- What is expected: For each line of the listing that contains "worn", make a copy and return it.

- Data for this exercise:
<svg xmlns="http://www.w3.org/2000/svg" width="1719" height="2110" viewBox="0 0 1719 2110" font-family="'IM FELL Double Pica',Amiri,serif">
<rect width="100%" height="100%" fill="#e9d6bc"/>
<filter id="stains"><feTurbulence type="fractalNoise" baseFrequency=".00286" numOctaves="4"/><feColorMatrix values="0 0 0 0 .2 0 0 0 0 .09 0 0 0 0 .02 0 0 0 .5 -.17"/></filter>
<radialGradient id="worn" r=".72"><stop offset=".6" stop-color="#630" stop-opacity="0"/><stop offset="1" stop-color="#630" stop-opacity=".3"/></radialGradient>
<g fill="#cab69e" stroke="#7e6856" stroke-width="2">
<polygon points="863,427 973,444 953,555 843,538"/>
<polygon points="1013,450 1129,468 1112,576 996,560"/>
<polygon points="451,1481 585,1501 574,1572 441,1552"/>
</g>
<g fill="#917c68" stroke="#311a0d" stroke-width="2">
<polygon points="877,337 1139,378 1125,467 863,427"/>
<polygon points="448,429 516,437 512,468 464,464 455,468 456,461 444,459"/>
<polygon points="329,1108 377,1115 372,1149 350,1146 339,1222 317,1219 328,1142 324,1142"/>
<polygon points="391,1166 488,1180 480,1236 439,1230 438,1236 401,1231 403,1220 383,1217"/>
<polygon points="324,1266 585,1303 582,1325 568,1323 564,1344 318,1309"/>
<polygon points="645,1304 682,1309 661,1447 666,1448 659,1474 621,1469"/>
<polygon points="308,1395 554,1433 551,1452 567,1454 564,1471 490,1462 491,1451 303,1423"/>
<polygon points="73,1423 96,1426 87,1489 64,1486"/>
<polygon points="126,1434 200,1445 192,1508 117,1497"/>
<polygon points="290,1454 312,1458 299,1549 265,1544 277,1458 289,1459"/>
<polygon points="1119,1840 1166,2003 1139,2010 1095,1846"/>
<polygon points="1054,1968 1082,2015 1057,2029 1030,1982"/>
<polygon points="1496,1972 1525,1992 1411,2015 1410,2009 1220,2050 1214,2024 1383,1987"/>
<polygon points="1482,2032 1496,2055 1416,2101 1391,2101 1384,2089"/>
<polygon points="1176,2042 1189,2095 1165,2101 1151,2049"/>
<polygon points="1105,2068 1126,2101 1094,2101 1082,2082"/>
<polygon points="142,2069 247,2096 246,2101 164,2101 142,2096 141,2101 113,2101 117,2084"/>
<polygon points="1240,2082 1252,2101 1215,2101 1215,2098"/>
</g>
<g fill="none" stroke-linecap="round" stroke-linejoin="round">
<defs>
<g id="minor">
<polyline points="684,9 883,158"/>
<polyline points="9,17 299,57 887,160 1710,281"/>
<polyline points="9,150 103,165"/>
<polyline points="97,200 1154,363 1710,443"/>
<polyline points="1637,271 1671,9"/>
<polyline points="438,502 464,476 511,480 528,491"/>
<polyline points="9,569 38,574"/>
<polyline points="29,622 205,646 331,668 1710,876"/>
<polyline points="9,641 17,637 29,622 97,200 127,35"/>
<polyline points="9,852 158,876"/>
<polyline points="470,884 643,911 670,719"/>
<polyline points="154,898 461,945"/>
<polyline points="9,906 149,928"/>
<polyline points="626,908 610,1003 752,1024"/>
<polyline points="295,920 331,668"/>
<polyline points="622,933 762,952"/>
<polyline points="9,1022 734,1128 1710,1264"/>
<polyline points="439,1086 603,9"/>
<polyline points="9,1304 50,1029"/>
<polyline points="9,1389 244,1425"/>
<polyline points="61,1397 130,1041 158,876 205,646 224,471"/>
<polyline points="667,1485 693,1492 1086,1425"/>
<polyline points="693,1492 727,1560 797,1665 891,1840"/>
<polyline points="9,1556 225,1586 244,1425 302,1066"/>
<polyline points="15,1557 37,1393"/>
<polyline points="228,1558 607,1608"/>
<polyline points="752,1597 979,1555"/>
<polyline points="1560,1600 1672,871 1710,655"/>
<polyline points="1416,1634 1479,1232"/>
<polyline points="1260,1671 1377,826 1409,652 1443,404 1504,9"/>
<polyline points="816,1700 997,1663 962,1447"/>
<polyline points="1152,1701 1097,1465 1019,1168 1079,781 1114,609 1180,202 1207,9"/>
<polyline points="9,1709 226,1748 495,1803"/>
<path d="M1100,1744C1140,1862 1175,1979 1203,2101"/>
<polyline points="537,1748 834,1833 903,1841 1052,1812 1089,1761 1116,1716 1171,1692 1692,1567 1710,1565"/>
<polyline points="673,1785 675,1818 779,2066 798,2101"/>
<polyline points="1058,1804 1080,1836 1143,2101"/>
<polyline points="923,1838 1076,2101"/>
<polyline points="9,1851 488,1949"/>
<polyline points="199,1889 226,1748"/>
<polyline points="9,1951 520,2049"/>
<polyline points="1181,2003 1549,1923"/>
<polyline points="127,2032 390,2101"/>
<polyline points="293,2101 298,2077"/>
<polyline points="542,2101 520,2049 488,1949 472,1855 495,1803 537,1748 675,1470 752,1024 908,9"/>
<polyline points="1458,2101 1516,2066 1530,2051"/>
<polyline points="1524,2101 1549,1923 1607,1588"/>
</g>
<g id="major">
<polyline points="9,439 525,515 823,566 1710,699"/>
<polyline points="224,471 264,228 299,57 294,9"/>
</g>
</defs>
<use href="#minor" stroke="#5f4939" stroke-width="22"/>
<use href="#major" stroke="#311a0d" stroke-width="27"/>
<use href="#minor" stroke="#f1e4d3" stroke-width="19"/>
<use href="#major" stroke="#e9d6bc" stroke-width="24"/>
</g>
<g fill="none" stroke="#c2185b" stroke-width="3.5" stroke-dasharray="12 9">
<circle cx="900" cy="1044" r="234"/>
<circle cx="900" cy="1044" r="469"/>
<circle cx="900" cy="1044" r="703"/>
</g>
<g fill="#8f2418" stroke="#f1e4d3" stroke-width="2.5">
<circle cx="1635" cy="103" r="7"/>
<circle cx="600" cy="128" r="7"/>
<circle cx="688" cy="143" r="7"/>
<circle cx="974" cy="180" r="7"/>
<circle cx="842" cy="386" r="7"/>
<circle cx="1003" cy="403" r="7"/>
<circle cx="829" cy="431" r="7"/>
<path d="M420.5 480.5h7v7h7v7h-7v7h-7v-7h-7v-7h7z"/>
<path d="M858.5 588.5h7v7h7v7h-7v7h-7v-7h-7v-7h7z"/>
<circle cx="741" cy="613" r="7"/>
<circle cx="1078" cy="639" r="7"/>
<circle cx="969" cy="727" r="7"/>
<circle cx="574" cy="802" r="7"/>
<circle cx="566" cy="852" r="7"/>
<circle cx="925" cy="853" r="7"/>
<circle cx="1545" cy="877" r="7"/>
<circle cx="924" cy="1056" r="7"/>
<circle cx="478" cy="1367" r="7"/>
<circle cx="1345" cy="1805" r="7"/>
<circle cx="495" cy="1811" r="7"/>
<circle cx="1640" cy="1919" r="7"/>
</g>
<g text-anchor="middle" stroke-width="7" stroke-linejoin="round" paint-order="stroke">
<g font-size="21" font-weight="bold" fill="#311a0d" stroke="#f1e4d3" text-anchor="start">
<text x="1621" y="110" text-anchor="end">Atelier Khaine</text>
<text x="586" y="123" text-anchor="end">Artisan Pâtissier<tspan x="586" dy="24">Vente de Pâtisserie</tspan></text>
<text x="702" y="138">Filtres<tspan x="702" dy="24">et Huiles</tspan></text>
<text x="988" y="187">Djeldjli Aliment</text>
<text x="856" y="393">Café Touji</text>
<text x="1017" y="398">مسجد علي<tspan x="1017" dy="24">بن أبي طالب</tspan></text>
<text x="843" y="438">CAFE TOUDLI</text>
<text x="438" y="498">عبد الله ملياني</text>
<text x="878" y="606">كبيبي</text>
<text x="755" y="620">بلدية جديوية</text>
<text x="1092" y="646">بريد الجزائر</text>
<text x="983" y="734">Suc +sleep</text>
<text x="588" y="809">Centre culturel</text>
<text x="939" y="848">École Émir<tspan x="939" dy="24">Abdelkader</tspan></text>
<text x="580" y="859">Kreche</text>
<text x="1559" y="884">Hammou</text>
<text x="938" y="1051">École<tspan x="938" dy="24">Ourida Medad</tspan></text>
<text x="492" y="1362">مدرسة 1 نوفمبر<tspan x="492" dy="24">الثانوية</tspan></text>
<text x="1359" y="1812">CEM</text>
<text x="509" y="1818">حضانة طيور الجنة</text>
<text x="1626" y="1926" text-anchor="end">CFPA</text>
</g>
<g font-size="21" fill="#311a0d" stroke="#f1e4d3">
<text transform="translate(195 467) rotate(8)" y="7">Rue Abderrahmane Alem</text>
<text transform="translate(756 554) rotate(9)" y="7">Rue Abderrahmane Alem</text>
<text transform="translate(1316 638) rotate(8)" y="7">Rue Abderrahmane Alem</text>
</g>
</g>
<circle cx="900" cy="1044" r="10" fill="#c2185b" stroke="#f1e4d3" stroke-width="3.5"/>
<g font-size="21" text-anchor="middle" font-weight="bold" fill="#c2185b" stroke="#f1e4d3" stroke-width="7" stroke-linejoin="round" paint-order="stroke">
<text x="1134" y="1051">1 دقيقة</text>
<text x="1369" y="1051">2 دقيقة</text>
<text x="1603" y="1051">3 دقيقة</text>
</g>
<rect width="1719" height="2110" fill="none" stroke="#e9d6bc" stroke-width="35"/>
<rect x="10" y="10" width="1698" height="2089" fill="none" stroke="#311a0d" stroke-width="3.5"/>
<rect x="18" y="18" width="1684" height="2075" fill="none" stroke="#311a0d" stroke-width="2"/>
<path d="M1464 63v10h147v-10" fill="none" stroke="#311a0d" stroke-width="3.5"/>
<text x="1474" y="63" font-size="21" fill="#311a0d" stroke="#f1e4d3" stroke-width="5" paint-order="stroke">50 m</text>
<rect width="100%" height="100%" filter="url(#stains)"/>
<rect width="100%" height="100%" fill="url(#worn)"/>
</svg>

- Completed task:
<radialGradient id="worn" r=".72"><stop offset=".6" stop-color="#630" stop-opacity="0"/><stop offset="1" stop-color="#630" stop-opacity=".3"/></radialGradient>
<rect width="100%" height="100%" fill="url(#worn)"/>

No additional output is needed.